Рассчитывать на помощь не приходилось: у Егора Михайловича накоплений не осталось, у брата Митрофана достатки скромнее скромного. Торговля в лавке становилась убыточной. Павел Егорович уповал на то, что у Бога милости много, надеялся на доброту и терпение своих кредиторов. Посвящал ли он старших сыновей в свои тревоги и денежные расчеты? Или они жили гимназией, своими отроческими и юношескими смятениями?

* * *

Чехов провел в гимназии одиннадцать лет — детство, отрочество и юность.

Воспоминания его одноклассников и соучеников малочисленны, обрывочны, словно они что-то перебирали в памяти и почти ничего не находили. Всё сводилось к одному: якобы был молчаливым, замкнутым, незаметным, флегматичным. В кружках не участвовал, в радикальных поступках или громких гимназических прегрешениях не замечался. Наверно, окажись Чехов отпетым двоечником или отличником (ценой зубрежки или в силу природных способностей), его запомнили бы отчетливее, лучше. А так он будто стерся, потерялся в толпе «середнячков». К тому же дважды терял одноклассников, оставаясь на второй год, и его, видимо, не считали «своим», а он не успевал привыкнуть.

Заурядные успехи Чехова в начальных и средних классах, с первого по пятый, имели очевидную причину: лавка, церковь, спевки в отцовском хоре. Но, вероятно, существовала скрытая подоплека, таящаяся в характере этого гимназиста, в свойствах его личности. Может быть, Чехов остался незамеченным своими одноклассниками потому, что трудно сходился с людьми, в чем признавался сам. Одни соученики считали его скрытным, другие осторожным, третьи необщительным. На самом деле, возможно, его целиком захватывали особенное, незаметное для окружающих поглощение внешних впечатлений и глубокое переживание происходящего в нем самом и вокруг него. И хотя он просил в детстве старшего брата «дружи со мною», наверно, уже тогда, а потом в отрочестве и юности, он «дружил» сам с собою.

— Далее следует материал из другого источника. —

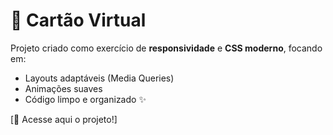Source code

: # 💼 Cartão Virtual

Projeto criado como exercício de **responsividade** e **CSS moderno**, focando em:

- Layouts adaptáveis (Media Queries)
- Animações suaves
- Código limpo e organizado ✨

[🔗 Acesse aqui o projeto!]

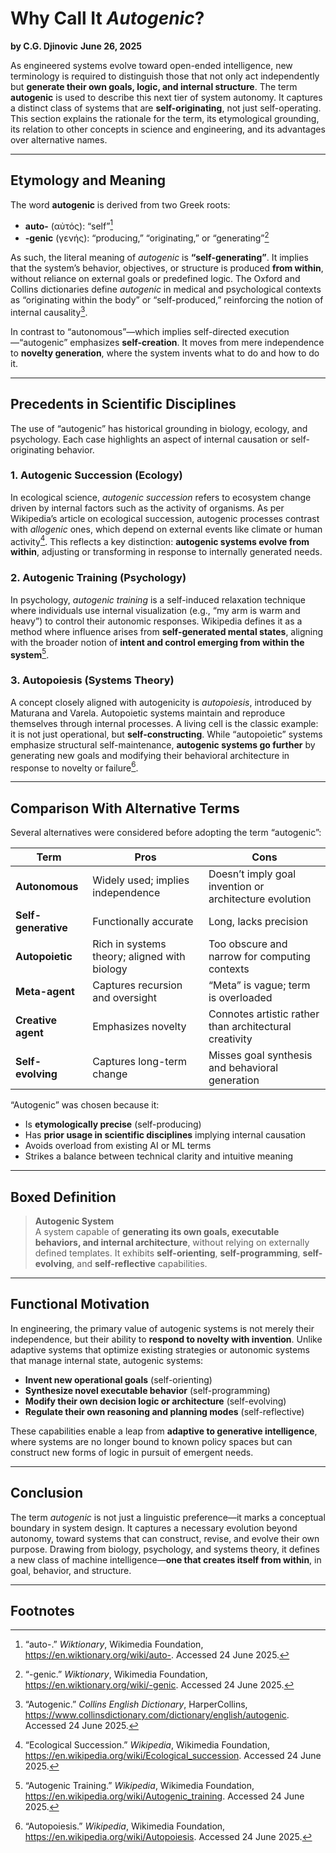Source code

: # Why Call It *Autogenic*?
**by C.G. Djinovic**
**June 26, 2025**

As engineered systems evolve toward open-ended intelligence, new terminology is required to distinguish those that not only act independently but **generate their own goals, logic, and internal structure**. The term **autogenic** is used to describe this next tier of system autonomy. It captures a distinct class of systems that are **self-originating**, not just self-operating. This section explains the rationale for the term, its etymological grounding, its relation to other concepts in science and engineering, and its advantages over alternative names.

---

## Etymology and Meaning

The word **autogenic** is derived from two Greek roots:
- **auto-** (αὐτός): “self”[^6]
- **-genic** (γενής): “producing,” “originating,” or “generating”[^5]

As such, the literal meaning of *autogenic* is **“self-generating”**. It implies that the system’s behavior, objectives, or structure is produced **from within**, without reliance on external goals or predefined logic. The Oxford and Collins dictionaries define *autogenic* in medical and psychological contexts as “originating within the body” or “self-produced,” reinforcing the notion of internal causality[^1].

In contrast to “autonomous”—which implies self-directed execution—“autogenic” emphasizes **self-creation**. It moves from mere independence to **novelty generation**, where the system invents what to do and how to do it.

---

## Precedents in Scientific Disciplines

The use of “autogenic” has historical grounding in biology, ecology, and psychology. Each case highlights an aspect of internal causation or self-originating behavior.

### 1. Autogenic Succession (Ecology)  
In ecological science, *autogenic succession* refers to ecosystem change driven by internal factors such as the activity of organisms. As per Wikipedia’s article on ecological succession, autogenic processes contrast with *allogenic* ones, which depend on external events like climate or human activity[^2]. This reflects a key distinction: **autogenic systems evolve from within**, adjusting or transforming in response to internally generated needs.

### 2. Autogenic Training (Psychology)  
In psychology, *autogenic training* is a self-induced relaxation technique where individuals use internal visualization (e.g., “my arm is warm and heavy”) to control their autonomic responses. Wikipedia defines it as a method where influence arises from **self-generated mental states**, aligning with the broader notion of **intent and control emerging from within the system**[^3].

### 3. Autopoiesis (Systems Theory)  
A concept closely aligned with autogenicity is *autopoiesis*, introduced by Maturana and Varela. Autopoietic systems maintain and reproduce themselves through internal processes. A living cell is the classic example: it is not just operational, but **self-constructing**. While “autopoietic” systems emphasize structural self-maintenance, **autogenic systems go further** by generating new goals and modifying their behavioral architecture in response to novelty or failure[^4].

---

## Comparison With Alternative Terms

Several alternatives were considered before adopting the term “autogenic”:

| Term             | Pros                                         | Cons                                                  |
|------------------|----------------------------------------------|--------------------------------------------------------|
| **Autonomous**    | Widely used; implies independence            | Doesn’t imply goal invention or architecture evolution |
| **Self-generative** | Functionally accurate                       | Long, lacks precision                                 |
| **Autopoietic**   | Rich in systems theory; aligned with biology | Too obscure and narrow for computing contexts         |
| **Meta-agent**    | Captures recursion and oversight             | “Meta” is vague; term is overloaded                   |
| **Creative agent**| Emphasizes novelty                           | Connotes artistic rather than architectural creativity|
| **Self-evolving** | Captures long-term change                    | Misses goal synthesis and behavioral generation        |

“Autogenic” was chosen because it:
- Is **etymologically precise** (self-producing)
- Has **prior usage in scientific disciplines** implying internal causation
- Avoids overload from existing AI or ML terms
- Strikes a balance between technical clarity and intuitive meaning

---

## Boxed Definition

> **Autogenic System**  
> A system capable of **generating its own goals, executable behaviors, and internal architecture**, without relying on externally defined templates. It exhibits **self-orienting**, **self-programming**, **self-evolving**, and **self-reflective** capabilities.

---

## Functional Motivation

In engineering, the primary value of autogenic systems is not merely their independence, but their ability to **respond to novelty with invention**. Unlike adaptive systems that optimize existing strategies or autonomic systems that manage internal state, autogenic systems:
- **Invent new operational goals** (self-orienting)
- **Synthesize novel executable behavior** (self-programming)
- **Modify their own decision logic or architecture** (self-evolving)
- **Regulate their own reasoning and planning modes** (self-reflective)

These capabilities enable a leap from **adaptive to generative intelligence**, where systems are no longer bound to known policy spaces but can construct new forms of logic in pursuit of emergent needs.

---

## Conclusion

The term *autogenic* is not just a linguistic preference—it marks a conceptual boundary in system design. It captures a necessary evolution beyond autonomy, toward systems that can construct, revise, and evolve their own purpose. Drawing from biology, psychology, and systems theory, it defines a new class of machine intelligence—**one that creates itself from within**, in goal, behavior, and structure.

---

## Footnotes

[^1]: “Autogenic.” *Collins English Dictionary*, HarperCollins, https://www.collinsdictionary.com/dictionary/english/autogenic. Accessed 24 June 2025.  
[^2]: “Ecological Succession.” *Wikipedia*, Wikimedia Foundation, https://en.wikipedia.org/wiki/Ecological_succession. Accessed 24 June 2025.  
[^3]: “Autogenic Training.” *Wikipedia*, Wikimedia Foundation, https://en.wikipedia.org/wiki/Autogenic_training. Accessed 24 June 2025.  
[^4]: “Autopoiesis.” *Wikipedia*, Wikimedia Foundation, https://en.wikipedia.org/wiki/Autopoiesis. Accessed 24 June 2025.  
[^5]: “-genic.” *Wiktionary*, Wikimedia Foundation, https://en.wiktionary.org/wiki/-genic. Accessed 24 June 2025.  
[^6]: “auto-.” *Wiktionary*, Wikimedia Foundation, https://en.wiktionary.org/wiki/auto-. Accessed 24 June 2025.
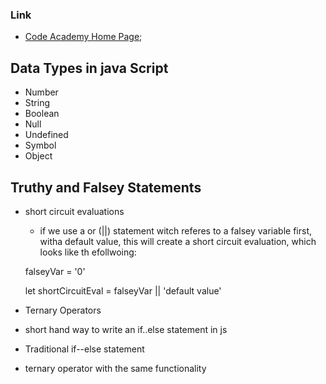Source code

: ### Link

- [Code Academy Home Page](https://www.codecademy.com/learn);

## Data Types in java Script

- Number
- String
- Boolean
- Null
- Undefined
- Symbol
- Object

## Truthy and Falsey Statements

- short circuit evaluations

  - if we use a or (||) statement witch referes to a falsey variable first, witha  default value, this will create a short circuit evaluation, which looks like th efollwoing:
  
  falseyVar = '0'

  let shortCircuitEval = falseyVar || 'default value'

- Ternary Operators
- short hand way to write an if..else statement in js

- Traditional if--else statement
<!-- let isNightTime = true;
 
if (isNightTime) {
  console.log('Turn on the lights!');
} else {
  console.log('Turn off the lights!');
} -->

- ternary operator with the same functionality
<!-- isNightTime ? console.log('Turn on the lights!') : console.log('Turn off the lights!'); -->

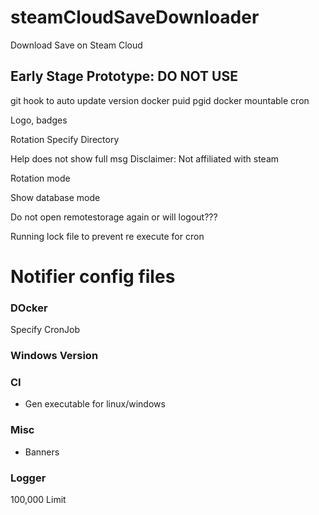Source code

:# steamCloudSaveDownloader
Download Save on Steam Cloud

## Early Stage Prototype: DO NOT USE


git hook to auto update version
docker puid pgid
docker mountable cron

Logo, badges

Rotation
Specify Directory

Help does not show full msg
Disclaimer: Not affiliated with steam

Rotation mode

Show database mode

Do not open remotestorage again or will logout???

Running lock file to prevent re execute for cron

# Notifier config files


### DOcker
Specify CronJob

### Windows Version

### CI
- Gen executable for linux/windows

### Misc
- Banners

### Logger
100,000 Limit
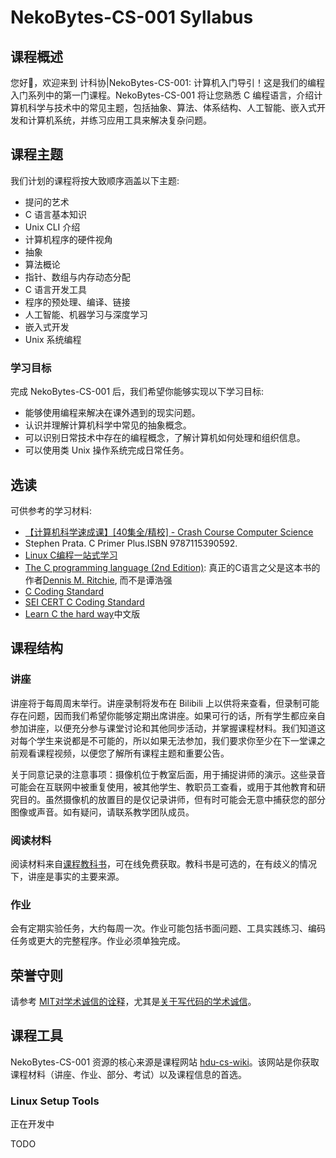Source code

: # NekoBytes-CS-001 Syllabus
## 课程概述
您好👋，欢迎来到 计科协|NekoBytes-CS-001: 计算机入门导引！这是我们的编程入门系列中的第一门课程。NekoBytes-CS-001 将让您熟悉 C 编程语言，介绍计算机科学与技术中的常见主题，包括抽象、算法、体系结构、人工智能、嵌入式开发和计算机系统，并练习应用工具来解决复杂问题。

## 课程主题

我们计划的课程将按大致顺序涵盖以下主题:
- 提问的艺术
- C 语言基本知识
- Unix CLI 介绍
- 计算机程序的硬件视角
- 抽象
- 算法概论
- 指针、数组与内存动态分配
- C 语言开发工具
- 程序的预处理、编译、链接
- 人工智能、机器学习与深度学习
- 嵌入式开发
- Unix 系统编程

### 学习目标

完成 NekoBytes-CS-001 后，我们希望你能够实现以下学习目标:
- 能够使用编程来解决在课外遇到的现实问题。
- 认识并理解计算机科学中常见的抽象概念。
- 可以识别日常技术中存在的编程概念，了解计算机如何处理和组织信息。
- 可以使用类 Unix 操作系统完成日常任务。

## 选读

可供参考的学习材料:
- [【计算机科学速成课】[40集全/精校] - Crash Course Computer Science](https://www.bilibili.com/video/BV1EW411u7th?vd_source=699341ff80cb01917fb43665199a48dd)
- Stephen Prata. C Primer Plus.ISBN 9787115390592.
- [Linux C编程一站式学习](https://akaedu.github.io/book/)
- [The C programming language (2nd Edition)](http://cslabcms.nju.edu.cn/problem_solving/images/c/cc/The_C_Programming_Language_%282nd_Edition_Ritchie_Kernighan%29.pdf): 真正的C语言之父是这本书的作者[Dennis M. Ritchie](http://en.wikipedia.org/wiki/Dennis_Ritchie), 而不是谭浩强
- [C Coding Standard](https://users.ece.cmu.edu/~eno/coding/CCodingStandard.html)
- [SEI CERT C Coding Standard](https://wiki.sei.cmu.edu/confluence/display/c/SEI+CERT+C+Coding+Standard)
- [Learn C the hard way](https://wizardforcel.gitbooks.io/lcthw/content/preface.html)中文版

## 课程结构

### 讲座

讲座将于每周周末举行。讲座录制将发布在 Bilibili 上以供将来查看，但录制可能存在问题，因而我们希望你能够定期出席讲座。如果可行的话，所有学生都应亲自参加讲座，以便充分参与课堂讨论和其他同步活动，并掌握课程材料。我们知道这对每个学生来说都是不可能的，所以如果无法参加，我们要求你至少在下一堂课之前观看课程视频，以便您了解所有课程主题和重要公告。

关于同意记录的注意事项：摄像机位于教室后面，用于捕捉讲师的演示。这些录音可能会在互联网中被重复使用，被其他学生、教职员工查看，或用于其他教育和研究目的。虽然摄像机的放置目的是仅记录讲师，但有时可能会无意中捕获您的部分图像或声音。如有疑问，请联系教学团队成员。

### 阅读材料

阅读材料来自[课程教科书](2.1.1Introduction.md)，可在线免费获取。教科书是可选的，在有歧义的情况下，讲座是事实的主要来源。

### 作业

会有定期实验任务，大约每周一次。作业可能包括书面问题、工具实践练习、编码任务或更大的完整程序。作业必须单独完成。

## 荣誉守则
请参考 [MIT对学术诚信的诠释](https://integrity.mit.edu/)，尤其是[关于写代码的学术诚信](http://integrity.mit.edu/handbook/writing-code)。

## 课程工具
NekoBytes-CS-001 资源的核心来源是课程网站 [hdu-cs-wiki](https://hdu-cs.wiki/2.%E7%BC%96%E7%A8%8B%E6%A8%A1%E5%9D%97/2.%E7%BC%96%E7%A8%8B%E6%A8%A1%E5%9D%97)。该网站是你获取课程材料（讲座、作业、部分、考试）以及课程信息的首选。

### Linux Setup Tools
正在开发中

TODO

Поэтому дома он мог часами сосредоточенно играть с коробочками или деревянным «Васькой», а уже в гимназии — не искать ничьей дружбы.

Замкнутость, молчаливость, обособленность Чехова в отроческие годы объяснялись некоторыми биографами уязвленным самолюбием, гордостью плебея (скудные завтраки, приносимые из дома; форма, сшитая из недорогого сукна). Но Чехов не молчал, не замыкался в себе и не отчуждался. Он наблюдал. Это свойство впоследствии отмечали многие современники, но уже в последующие, не таганрогские годы. А тогда сосредоточенный взгляд, молчаливость, некое отдельное существование в классах, в гимназических играх сочли за необщительность и даже стеснительность.